Text:
◇ ◇ ◇
That could well be (and hopefully is) the case! As I said, I have a very limited knowledge of watch repairs. I probably should've posted a photo like that in the first place!

The reason I thought that wasn't what happened was the nature in which it pinged off, and how little thread is protruding. I was under the impression that it had snapped off flush with the crown, but hopefully not.

If this is the case, could anyone help with what size/style crown to get?



gimli said:


> It's quite possible that the crown just unscrewed from the stem. Do you still have the crown ? Remove the stem from the movement and then try to screw the crown in and see if it works.
> 
> If this confirms you can apply a bit of loctite (watchmakers also do this) on the stem and then tigthen in the crown. Wait for it to dry and voilla, problem solved.


 Hello,

And sound's good. Unfortunately no, I lost the crown. Any ideas on how I could find out what crowns would fit? And the loctite sounds like a good idea, I have some anyway.

T Rock


----------



## gimli (Mar 24, 2016)

Wouldn't it just be easier if you took it to a watchmaker and have him fit you a crown, provided he finds one that is similar or maybe even identical to the old one. Ideally you would have to fit the diameter of the stem but also the dimensions and style of the old crown.


----------



## Rock (Mar 7, 2017)

gimli said:


> Wouldn't it just be easier if you took it to a watchmaker and have him fit you a crown, provided he finds one that is similar or maybe even identical to the old one. Ideally you would have to fit the diameter of the stem but also the dimensions and style of the old crown.


 I think that might be my plan, failing that I have a couple of eBay listings I am thinking about.


----------



## RoddyJB (May 11, 2008)

I have a gazillion crowns but would have no idea which one to send.

If you were nearby we could possibly find one to fit.

Rod


----------
◇ ◇ ◇
Records supplied:
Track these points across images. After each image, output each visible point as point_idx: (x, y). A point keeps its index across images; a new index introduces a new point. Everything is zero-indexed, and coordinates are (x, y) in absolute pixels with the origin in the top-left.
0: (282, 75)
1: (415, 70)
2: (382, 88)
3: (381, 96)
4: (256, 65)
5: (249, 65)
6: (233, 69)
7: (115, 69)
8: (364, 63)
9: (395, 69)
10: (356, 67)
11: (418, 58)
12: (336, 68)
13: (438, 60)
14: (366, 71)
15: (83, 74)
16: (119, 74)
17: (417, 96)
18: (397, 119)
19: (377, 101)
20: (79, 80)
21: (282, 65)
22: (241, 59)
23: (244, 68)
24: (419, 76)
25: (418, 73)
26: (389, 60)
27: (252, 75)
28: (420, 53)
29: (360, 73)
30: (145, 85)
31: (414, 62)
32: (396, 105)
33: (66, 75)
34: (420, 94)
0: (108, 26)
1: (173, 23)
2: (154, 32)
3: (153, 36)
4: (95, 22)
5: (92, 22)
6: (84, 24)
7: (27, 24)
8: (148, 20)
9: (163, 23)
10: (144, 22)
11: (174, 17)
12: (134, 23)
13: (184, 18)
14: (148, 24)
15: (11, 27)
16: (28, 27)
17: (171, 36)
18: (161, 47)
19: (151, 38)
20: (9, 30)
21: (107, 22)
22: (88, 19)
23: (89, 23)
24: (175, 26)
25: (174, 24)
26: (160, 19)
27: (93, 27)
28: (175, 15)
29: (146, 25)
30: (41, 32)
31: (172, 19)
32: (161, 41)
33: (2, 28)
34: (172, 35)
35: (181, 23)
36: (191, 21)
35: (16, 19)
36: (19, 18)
◇ ◇ ◇
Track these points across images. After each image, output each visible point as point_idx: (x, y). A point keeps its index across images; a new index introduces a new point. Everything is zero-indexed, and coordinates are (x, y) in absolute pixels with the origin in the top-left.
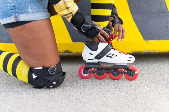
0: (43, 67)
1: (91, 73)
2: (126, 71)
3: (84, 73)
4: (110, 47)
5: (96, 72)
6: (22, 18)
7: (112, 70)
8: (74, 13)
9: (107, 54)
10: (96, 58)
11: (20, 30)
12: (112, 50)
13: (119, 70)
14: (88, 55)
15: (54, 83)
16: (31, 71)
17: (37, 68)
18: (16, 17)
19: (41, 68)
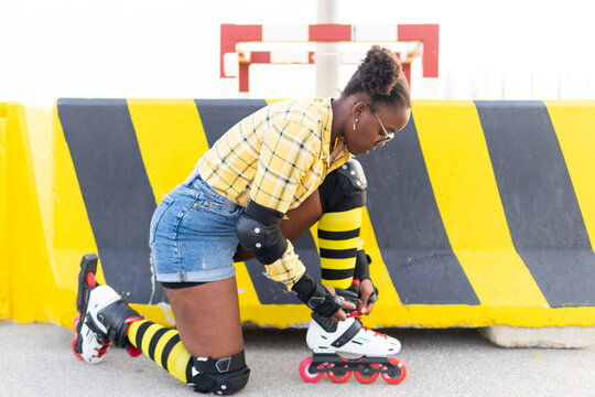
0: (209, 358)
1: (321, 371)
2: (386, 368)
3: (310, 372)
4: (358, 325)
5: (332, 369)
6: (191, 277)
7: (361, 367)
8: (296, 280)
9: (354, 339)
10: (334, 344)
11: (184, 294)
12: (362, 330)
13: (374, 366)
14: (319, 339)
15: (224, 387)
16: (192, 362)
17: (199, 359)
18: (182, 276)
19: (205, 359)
◇ ◇ ◇
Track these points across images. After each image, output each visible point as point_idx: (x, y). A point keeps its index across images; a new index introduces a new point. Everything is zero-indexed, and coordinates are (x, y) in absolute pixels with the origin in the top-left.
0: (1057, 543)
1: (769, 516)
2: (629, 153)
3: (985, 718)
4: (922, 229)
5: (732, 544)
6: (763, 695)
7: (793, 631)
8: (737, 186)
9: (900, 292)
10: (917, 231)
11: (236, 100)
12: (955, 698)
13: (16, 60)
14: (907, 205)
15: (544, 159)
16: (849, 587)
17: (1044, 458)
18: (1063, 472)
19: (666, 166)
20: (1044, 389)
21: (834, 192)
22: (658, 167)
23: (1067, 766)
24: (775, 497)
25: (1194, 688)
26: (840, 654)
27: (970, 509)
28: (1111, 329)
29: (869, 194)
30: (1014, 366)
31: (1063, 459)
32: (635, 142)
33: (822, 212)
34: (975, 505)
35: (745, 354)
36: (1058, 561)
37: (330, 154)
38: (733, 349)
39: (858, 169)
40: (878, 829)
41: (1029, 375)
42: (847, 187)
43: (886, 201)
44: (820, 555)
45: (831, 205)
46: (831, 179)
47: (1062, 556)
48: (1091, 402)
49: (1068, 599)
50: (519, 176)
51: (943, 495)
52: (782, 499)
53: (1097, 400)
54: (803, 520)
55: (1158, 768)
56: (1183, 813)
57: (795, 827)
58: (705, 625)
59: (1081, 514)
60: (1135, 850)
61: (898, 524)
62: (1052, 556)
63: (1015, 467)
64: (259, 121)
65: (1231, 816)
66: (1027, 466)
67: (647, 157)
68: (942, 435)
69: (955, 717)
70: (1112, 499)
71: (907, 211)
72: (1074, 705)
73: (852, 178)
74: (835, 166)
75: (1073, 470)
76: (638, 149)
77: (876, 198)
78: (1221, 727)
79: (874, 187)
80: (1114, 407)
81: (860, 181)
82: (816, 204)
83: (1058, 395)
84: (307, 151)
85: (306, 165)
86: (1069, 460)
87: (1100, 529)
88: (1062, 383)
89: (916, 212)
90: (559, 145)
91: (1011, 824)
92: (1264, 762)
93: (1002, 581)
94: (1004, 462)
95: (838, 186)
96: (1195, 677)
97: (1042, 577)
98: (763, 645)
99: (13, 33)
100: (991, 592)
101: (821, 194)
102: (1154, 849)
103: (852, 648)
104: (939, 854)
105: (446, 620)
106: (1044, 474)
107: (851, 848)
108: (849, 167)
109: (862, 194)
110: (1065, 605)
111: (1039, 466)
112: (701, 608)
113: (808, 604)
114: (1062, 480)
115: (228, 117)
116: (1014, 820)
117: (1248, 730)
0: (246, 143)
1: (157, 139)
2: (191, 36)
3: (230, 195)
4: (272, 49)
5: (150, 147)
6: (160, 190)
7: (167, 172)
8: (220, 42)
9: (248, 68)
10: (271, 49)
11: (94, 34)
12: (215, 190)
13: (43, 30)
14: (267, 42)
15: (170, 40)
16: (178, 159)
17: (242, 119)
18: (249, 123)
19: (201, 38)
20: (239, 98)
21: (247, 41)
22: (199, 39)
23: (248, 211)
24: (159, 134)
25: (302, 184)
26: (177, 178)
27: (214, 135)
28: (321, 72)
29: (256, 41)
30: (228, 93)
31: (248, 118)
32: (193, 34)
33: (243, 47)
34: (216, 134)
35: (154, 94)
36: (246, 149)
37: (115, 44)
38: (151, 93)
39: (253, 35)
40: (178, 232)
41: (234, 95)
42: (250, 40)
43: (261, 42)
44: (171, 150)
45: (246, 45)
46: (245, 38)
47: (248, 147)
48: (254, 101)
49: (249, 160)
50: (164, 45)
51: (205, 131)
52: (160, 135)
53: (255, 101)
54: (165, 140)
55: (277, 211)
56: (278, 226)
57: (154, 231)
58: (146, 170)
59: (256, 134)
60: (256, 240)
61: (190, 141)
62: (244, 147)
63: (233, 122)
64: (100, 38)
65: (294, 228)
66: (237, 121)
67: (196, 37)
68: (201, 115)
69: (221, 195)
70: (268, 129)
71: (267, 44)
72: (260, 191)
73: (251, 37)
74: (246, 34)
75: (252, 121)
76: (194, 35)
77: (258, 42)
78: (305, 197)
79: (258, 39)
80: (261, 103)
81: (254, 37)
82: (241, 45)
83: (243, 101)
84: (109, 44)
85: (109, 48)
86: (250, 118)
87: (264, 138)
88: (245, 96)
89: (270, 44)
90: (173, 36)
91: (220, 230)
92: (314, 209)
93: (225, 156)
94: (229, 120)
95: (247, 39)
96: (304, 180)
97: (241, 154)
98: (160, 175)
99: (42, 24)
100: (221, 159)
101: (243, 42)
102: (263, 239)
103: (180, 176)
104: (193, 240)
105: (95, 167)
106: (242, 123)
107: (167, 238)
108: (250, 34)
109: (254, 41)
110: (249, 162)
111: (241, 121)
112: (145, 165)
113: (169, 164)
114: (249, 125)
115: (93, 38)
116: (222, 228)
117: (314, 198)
◇ ◇ ◇
What to work on: Rewrite the stretch of the watch crown thread from "The reason I" through "if it works.", putting "broken off" in place of "snapped off".

Finished exercise:
The reason I thought that wasn't what happened was the nature in which it pinged off, and how little thread is protruding. I was under the impression that it had broken off flush with the crown, but hopefully not.

If this is the case, could anyone help with what size/style crown to get?



gimli said:


> It's quite possible that the crown just unscrewed from the stem. Do you still have the crown ? Remove the stem from the movement and then try to screw the crown in and see if it works.